Singkat cerita, saya menjadi mahasiswa ITB.
Sekitaran akhir Februari, acara penerimaan mahasiswa baru digelar di depan Kampus Ganesha. Kepala tengadah ke atas, dada membusung ke depan dengan langkah tegap berbaris masuk ke lapangan upacara.
Berseragam putih-hitam, berdasi gelap, kepala plontos, kami, kira-kira 1.100 mahasiswa baru, berjajar rapi menghadap tiang bendera. Di depan sana duduk para guru besar, dosen dan pimpinan mahasiswa.
Gemuruh dada semakin bergejolak, gara-gara spanduk yang dipasang, entah oleh siapa, di atas pintu gerbang. Tulisan tebal mencolok mata: “Selamat Datang Putera-puteri Indonesia Terbaik”.
Fakta atau mitos, kami tak peduli. Hati dan kepala sudah terlanjur membesar. Bahkan waktu pun tak mampu untuk mengecilkan kembali.

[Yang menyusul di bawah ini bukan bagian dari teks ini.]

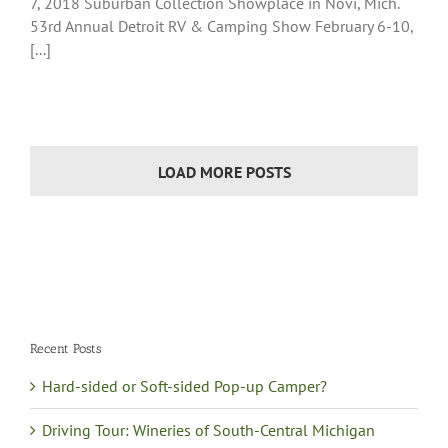
7, 2018 Suburban Collection Showplace in Novi, Mich.
53rd Annual Detroit RV & Camping Show February 6-10,
[...]
LOAD MORE POSTS
Recent Posts
Hard-sided or Soft-sided Pop-up Camper?
Driving Tour: Wineries of South-Central Michigan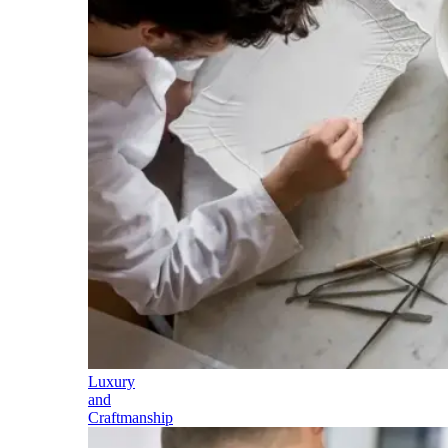
Luxury
and
Craftmanship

Tapi mungkin saja benar. Kami adalah putera-puteri terbaik pada masa itu. Pendaftar ITB adalah lulusan-lulusan terbaik dari SMA-SMA terbaik. Yang diterima tentunya yang terbaik di antara terbaik. “The cream of the crop”.
Waktu berjalan terus. Kami lulus dan mulai bekerja sesuai masing-masing pilihan kariernya.
Tak pernah terpikir lagi, apakah ITB masih “terbaik” atau tidak. Apalagi mempedulikan mutu alumninya saat ini.
Sampai kemudian, barusan publik tersentak dengan artikel yang di pajang di laman Facebook milik Prof.Dr.Eng. Mikrajuddin Abdullah M.Si, seorang ahli fisika nanomaterial Indonesia dan dosen tetap di Institut Teknologi Bandung.
Judulnya cukup menggelitik: Reputasi Akademik Indonesia vs Negara Anggota G20. (12 Juli 2022, 7.20).
Isinya mengundang penasaran dan sulit menjawabnya.
Beliau mengutip penelitian yang dibuat oleh The Times Higher Education tentang “World University Ranking (WUR) 2022”.
The Times Higher Education World University Rankings 2022 include more than 1,600 universities across 99 countries and territories, making them the largest and most diverse university rankings to date.
The table is based on 13 carefully calibrated performance indicators that measure an institution’s performance across four areas: teaching, research, knowledge transfer and international outlook. (World University Rankings 2022- Times Higher Education (THE)
Hasilnya jauh dari menggembirakan. Hanya 14 PT di Indonesia yang masuk urutan (ranking). Tiga di antaranya adalah UI (801-1000), ITB (1001-1200) dan UGM (1200+).
Beberapa bad news ditulis Prof. Mikrajuddin, tapi hanya yang cukup ironis akan saya catat di sini.
Posisi 3 PT Indonesia unggulan itu, hanya setara dengan University of Ghana, Ghana (1001-1200) dan University of Bostwana, Bostwana (1200+).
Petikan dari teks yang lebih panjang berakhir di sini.